Extract to read
+ + + + +
After the death of the Optionee, any exercisable portion of the Option may, prior to the time when
the Option becomes unexercisable under Section 3.2, be exercised by his personal representative or
by any person empowered to do so under the deceased Optionee’s will or under the then applicable
laws of descent and distribution.
Section 4.2 Partial Exercise
Any exercisable portion of the Option or the entire Option, if then wholly exercisable, may be
exercised in whole or in part at any time prior to the time when the Option or portion thereof
becomes unexercisable under Section 3.2; provided, however, that each partial
exercise shall be for not less than one hundred (100) shares of Common Stock (or the minimum
installment set forth in Section 3.1, if a smaller number of shares of Common Stock) and shall be
for whole shares only.
+ + + + +
Records
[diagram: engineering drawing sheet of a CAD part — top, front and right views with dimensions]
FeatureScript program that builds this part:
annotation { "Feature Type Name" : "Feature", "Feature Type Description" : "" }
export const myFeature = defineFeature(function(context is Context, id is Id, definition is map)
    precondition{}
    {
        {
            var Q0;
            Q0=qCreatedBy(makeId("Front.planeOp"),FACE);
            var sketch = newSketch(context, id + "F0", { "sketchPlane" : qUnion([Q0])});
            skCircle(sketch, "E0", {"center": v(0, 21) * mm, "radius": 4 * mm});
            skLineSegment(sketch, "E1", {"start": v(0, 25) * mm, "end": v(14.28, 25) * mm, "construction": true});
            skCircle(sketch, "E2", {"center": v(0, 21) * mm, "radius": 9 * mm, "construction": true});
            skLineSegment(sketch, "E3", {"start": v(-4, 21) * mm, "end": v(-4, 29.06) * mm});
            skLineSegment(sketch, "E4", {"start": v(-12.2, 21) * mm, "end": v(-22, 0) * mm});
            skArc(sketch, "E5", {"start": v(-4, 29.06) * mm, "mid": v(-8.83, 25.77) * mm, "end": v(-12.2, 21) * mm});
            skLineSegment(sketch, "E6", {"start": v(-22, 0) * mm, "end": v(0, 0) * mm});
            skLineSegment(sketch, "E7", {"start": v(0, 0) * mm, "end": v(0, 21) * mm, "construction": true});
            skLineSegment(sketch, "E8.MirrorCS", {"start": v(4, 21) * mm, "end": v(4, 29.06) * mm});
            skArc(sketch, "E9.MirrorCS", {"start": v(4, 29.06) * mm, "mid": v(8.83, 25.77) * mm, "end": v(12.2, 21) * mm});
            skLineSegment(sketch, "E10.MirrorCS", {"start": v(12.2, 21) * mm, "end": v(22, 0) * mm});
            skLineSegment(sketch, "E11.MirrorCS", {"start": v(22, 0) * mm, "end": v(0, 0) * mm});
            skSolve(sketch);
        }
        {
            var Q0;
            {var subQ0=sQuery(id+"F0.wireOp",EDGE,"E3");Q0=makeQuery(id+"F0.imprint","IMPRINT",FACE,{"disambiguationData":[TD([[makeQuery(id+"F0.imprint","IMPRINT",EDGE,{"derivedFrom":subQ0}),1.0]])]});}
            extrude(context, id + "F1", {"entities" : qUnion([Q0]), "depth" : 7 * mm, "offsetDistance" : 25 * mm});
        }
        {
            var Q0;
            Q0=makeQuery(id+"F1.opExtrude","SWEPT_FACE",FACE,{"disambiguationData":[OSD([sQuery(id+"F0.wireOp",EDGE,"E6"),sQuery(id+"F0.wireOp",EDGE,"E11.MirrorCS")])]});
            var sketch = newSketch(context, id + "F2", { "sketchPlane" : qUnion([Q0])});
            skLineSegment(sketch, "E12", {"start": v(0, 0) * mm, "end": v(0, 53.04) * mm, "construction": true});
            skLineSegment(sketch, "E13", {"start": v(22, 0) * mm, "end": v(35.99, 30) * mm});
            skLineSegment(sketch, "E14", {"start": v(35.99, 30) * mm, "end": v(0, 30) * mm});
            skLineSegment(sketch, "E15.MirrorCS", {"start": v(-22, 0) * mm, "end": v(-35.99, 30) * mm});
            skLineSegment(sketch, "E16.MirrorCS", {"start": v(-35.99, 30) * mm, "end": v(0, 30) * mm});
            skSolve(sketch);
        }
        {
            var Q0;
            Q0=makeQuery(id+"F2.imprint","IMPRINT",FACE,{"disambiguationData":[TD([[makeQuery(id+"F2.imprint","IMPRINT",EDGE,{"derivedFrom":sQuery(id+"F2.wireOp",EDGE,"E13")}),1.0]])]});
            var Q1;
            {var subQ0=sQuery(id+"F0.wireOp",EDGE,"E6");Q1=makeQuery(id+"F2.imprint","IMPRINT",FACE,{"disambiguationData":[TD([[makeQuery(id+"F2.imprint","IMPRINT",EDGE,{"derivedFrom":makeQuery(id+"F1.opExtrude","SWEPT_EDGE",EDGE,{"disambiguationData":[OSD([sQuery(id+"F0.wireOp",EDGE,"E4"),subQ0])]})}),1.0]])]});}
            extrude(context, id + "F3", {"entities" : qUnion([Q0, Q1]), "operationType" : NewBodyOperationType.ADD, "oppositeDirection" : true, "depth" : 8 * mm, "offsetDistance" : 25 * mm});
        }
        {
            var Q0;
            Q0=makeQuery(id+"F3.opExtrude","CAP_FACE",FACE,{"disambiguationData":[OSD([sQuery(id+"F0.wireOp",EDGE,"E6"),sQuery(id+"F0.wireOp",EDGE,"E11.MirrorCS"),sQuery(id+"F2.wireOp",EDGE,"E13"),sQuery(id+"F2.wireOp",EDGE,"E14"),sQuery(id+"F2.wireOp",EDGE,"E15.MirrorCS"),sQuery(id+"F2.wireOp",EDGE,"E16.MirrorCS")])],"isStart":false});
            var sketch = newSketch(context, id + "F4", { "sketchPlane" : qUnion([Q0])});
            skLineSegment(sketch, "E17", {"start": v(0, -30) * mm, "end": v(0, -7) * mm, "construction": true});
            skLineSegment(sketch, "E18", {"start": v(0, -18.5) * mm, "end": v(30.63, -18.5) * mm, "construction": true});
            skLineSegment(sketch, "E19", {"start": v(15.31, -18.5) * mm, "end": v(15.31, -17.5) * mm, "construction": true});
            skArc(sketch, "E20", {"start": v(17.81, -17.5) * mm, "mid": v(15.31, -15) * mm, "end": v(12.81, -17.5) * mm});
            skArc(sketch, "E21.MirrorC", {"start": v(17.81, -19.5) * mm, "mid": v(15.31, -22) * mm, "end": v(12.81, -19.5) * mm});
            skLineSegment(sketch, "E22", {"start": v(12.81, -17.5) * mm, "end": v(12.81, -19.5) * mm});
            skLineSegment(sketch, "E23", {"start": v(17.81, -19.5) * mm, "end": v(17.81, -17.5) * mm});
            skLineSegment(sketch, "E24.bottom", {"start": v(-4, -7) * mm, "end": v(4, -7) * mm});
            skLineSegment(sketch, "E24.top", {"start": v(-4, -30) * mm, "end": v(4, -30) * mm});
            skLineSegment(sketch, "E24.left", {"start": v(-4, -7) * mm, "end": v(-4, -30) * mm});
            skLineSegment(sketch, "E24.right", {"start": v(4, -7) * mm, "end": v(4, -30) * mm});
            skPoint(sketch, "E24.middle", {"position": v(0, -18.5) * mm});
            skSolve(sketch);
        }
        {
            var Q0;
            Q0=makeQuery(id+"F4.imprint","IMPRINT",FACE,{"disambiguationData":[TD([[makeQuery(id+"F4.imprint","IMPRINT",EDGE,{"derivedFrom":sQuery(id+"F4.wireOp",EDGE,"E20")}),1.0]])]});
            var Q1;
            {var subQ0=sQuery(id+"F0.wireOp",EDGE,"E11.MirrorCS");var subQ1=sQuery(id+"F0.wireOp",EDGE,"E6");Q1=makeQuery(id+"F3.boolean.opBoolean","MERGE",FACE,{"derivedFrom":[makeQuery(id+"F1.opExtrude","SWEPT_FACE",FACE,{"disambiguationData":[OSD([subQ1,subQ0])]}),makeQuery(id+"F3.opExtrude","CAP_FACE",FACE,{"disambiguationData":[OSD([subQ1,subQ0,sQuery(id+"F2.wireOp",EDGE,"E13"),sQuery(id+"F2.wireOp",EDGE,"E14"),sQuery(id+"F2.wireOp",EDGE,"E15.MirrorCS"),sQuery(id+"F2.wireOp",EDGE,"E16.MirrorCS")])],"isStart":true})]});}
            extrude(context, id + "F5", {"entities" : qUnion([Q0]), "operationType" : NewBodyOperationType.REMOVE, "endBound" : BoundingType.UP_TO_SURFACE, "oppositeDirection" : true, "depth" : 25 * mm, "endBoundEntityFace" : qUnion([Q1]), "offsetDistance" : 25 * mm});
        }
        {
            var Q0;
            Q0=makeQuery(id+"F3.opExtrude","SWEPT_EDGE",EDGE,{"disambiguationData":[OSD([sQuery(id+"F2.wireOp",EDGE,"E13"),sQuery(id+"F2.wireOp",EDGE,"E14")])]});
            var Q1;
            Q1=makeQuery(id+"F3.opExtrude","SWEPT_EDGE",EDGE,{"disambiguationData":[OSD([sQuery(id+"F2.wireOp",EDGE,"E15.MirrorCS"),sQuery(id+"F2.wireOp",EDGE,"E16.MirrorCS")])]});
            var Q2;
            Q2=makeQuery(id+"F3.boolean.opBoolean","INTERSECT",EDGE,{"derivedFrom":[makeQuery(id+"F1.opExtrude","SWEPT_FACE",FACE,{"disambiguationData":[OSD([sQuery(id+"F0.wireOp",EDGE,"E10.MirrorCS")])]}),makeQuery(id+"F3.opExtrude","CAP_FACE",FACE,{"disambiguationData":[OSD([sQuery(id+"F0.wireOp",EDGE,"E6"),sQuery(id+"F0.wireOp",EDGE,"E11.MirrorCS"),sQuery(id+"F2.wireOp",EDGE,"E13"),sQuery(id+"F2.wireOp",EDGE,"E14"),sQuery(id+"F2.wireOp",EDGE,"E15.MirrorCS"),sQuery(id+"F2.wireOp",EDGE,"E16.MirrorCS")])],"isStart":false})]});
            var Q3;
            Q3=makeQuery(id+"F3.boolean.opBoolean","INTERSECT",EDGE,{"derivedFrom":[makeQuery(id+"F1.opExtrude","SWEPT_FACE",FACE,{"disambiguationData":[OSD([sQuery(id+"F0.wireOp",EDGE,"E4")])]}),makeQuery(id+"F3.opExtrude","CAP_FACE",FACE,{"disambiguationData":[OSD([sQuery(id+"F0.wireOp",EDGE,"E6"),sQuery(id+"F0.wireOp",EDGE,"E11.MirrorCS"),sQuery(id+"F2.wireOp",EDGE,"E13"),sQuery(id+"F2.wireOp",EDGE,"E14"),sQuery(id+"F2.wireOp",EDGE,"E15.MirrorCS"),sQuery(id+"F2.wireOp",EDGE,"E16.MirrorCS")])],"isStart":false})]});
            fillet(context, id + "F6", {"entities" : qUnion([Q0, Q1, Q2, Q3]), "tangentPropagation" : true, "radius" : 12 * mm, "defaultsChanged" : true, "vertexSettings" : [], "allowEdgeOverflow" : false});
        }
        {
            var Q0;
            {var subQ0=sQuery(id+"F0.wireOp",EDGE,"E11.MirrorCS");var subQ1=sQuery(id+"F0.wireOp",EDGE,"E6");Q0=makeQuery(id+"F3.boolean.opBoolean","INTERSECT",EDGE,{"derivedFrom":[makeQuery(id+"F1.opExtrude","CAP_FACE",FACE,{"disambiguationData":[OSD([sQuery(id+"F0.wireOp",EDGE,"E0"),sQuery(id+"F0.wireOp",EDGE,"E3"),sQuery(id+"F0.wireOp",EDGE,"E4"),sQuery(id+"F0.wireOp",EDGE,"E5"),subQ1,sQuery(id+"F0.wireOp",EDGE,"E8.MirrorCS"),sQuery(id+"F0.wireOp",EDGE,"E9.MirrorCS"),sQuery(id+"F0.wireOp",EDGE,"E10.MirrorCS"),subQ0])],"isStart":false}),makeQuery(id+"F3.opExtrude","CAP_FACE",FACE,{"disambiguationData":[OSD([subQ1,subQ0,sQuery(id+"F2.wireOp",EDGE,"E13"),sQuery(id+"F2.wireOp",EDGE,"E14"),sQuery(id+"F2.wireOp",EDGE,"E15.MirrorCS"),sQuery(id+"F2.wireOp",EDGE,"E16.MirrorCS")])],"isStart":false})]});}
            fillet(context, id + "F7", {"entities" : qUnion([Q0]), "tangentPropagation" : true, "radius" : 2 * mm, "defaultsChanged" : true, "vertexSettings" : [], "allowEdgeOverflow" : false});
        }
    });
+ + + + +
Exercise instructions
Using the option excerpt:
(a) After the Optionee's death, who may exercise an exercisable portion of the Option?
(b) What is the smallest number of shares a partial exercise may cover, and what exception applies?
(c) May a partial exercise include fractional shares?
Rely only on the option excerpt, not on the data.

Solution to this problem
(a) The Optionee's personal representative, or any person empowered to do so under the deceased Optionee's will or under the then applicable laws of descent and distribution.
(b) One hundred (100) shares of Common Stock, unless the minimum installment set forth in Section 3.1 is a smaller number of shares.
(c) No, each partial exercise must be for whole shares only.